Elderly, with a robust appearance, Cardinal Domenico Ginnasi faces to the right with a stern, questioning gaze, his mouth open asymmetrically, as if he were whispering. The hairs of his beard are depicted in well-defined curls on his chin, while they are lighter on his cheeks, where they seem to show through the skin. Bare-headed, the cardinal wears a mozzetta, unbuttoned at the top, moved by wide folds that define the position of the arms and ending in a pronounced curve at the bottom.
The work, dated around 1630, was found in the early 20th century in the convent of Santa Maria della Vittoria. Attributed in the past to Gian Lorenzo Bernini and Alessandro Algardi, it is now instead considered to be the work of Giuliano Finelli.
Donation by Direzione Generale Fondo Culto, 1911.
With a stern gaze and slightly open mouth as if he were whispering or praying, Cardinal Domenico Ginnasi is portrayed bare-headed, wearing a loose mozzetta with folds ending in a pronounced curve at the bottom. The face is well detailed in the beard, which has well-defined curls thanks to a skilful use of the drill, and in the facial features, with well-highlighted wrinkles that make its expressiveness vivid.
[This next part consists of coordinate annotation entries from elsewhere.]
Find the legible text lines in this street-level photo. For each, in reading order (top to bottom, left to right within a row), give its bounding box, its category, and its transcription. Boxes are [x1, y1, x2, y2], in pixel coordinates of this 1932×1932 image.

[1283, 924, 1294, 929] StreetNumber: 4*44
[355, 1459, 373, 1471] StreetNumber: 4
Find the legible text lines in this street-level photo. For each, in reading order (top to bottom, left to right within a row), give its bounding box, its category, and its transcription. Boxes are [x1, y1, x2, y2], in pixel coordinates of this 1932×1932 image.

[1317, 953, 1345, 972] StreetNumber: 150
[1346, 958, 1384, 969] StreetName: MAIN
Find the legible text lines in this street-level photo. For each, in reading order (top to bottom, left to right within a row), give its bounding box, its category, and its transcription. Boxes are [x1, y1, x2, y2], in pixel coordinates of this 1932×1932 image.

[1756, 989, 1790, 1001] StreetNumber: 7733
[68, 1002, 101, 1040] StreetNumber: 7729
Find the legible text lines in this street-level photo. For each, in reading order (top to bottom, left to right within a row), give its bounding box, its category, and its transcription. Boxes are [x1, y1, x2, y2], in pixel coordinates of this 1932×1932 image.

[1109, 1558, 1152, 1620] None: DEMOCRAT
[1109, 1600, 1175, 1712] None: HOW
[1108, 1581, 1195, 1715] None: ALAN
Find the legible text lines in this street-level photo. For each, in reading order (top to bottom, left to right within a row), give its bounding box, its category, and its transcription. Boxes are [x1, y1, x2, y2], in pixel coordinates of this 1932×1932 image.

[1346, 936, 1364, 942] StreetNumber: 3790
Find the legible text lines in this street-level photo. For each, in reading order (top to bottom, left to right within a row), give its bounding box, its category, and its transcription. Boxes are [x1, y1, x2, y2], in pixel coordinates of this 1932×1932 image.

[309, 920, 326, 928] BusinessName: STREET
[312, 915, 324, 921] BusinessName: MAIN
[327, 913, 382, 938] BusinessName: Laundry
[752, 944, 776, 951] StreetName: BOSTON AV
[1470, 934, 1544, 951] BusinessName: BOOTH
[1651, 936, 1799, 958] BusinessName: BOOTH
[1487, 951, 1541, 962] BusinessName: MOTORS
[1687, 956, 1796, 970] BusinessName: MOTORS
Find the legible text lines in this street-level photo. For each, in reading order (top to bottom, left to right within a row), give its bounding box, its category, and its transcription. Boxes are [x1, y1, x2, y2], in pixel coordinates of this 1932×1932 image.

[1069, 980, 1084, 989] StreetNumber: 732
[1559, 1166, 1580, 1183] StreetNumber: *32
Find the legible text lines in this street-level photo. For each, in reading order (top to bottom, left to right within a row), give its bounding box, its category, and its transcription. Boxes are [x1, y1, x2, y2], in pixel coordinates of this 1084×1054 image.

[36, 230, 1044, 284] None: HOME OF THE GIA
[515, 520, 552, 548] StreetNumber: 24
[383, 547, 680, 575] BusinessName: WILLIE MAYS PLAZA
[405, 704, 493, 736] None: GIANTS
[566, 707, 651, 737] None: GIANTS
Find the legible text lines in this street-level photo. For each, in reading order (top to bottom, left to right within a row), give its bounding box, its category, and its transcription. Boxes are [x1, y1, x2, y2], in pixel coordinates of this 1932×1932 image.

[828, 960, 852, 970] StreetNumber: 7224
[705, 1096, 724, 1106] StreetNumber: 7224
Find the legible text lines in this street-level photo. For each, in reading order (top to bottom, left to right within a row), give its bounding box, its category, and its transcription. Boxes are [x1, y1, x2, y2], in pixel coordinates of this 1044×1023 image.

An influential and cultivated prelate of Bolognese origin, who in two conclaves - in 1605 and 1623 - came to be indicated as a possible pope, Domenico Ginnasi also distinguished himself for his artistic patronage and charitable initiatives. In Rome, in one wing of his palace on Via delle Botteghe Oscure, he had a church built, dedicated to St. Lucy or Santa Lucia, and in another wing, in 1635, he founded the Corpus Domini women’s monastery adhering to the Carmelite rule (Brunelli 2001, p. 23-26). This bust probably comes from the monastery of the “Ginnasie”. In 1757, it followed the nuns to their new location adjacent to the church of Santissimi Pietro e Marcellino and was finally donated by them to the church of Santa Maria della Vittoria, when the small community was finally moved to Fano.
The bust was found in 1911 by Giulio Cantalamessa, director of the Galleria Borghese, in the Carmelite convent of Santa Maria della Vittoria and was identified by him as Cardinal Domenico Ginnasi. This was confirmed by a comparison with the portrait that Giuliano Finelli painted for the cardinal’s tomb in the church of Santa Lucia alle Botteghe Oscure.
This is a work of considerable quality whose attribution has been made particularly complex by the lack of documentary or printed sources, also due to the fact that it was kept for centuries by cloistered nuns. Cantalamessa considered it to be the work of Gian Lorenzo Bernini executed in 1620, and rejected the hypothesis that it could have been executed by Finelli in light of the comparison with the portrait painted by the Tuscan sculptor for the cardinal’s tomb (1911, pp. 81-88).
In 1916, Muñoz maintained the attribution to Bernini, but placed its execution around 1630 because of the wavy line in the lower part. This would bring it in line with the most famous portraits produced by the sculptor in those years (p. 106); the same scholar, on the basis of a comparison with a bust by an unknown artist in the Victoria and Albert Museum in London, later attributed it to Alessandro Algardi (1923, p. 694). The bust was exhibited in 1930 at the 17th century Rome exhibition with the attribution to Giuliano Finelli (Mostra, p. 15, no. 48). De Rinaldis (1935, p. 34) and Della Pergola (1951, p. 51 ff.) still agree on the attribution to the Bolognese master. In 1960, Nava Cellini brought the work back into Finelli’s catalogue, highlighting the insistent and incised style typical of the Carrara artist (p. 15), an attribution that was confirmed by Montagu in 1999, providing evidence of the tendency to sculpt the hair in rather coarse blocks, and the meticulously executed curls of the beard made with extensive and skilful use of the drill (p. 65).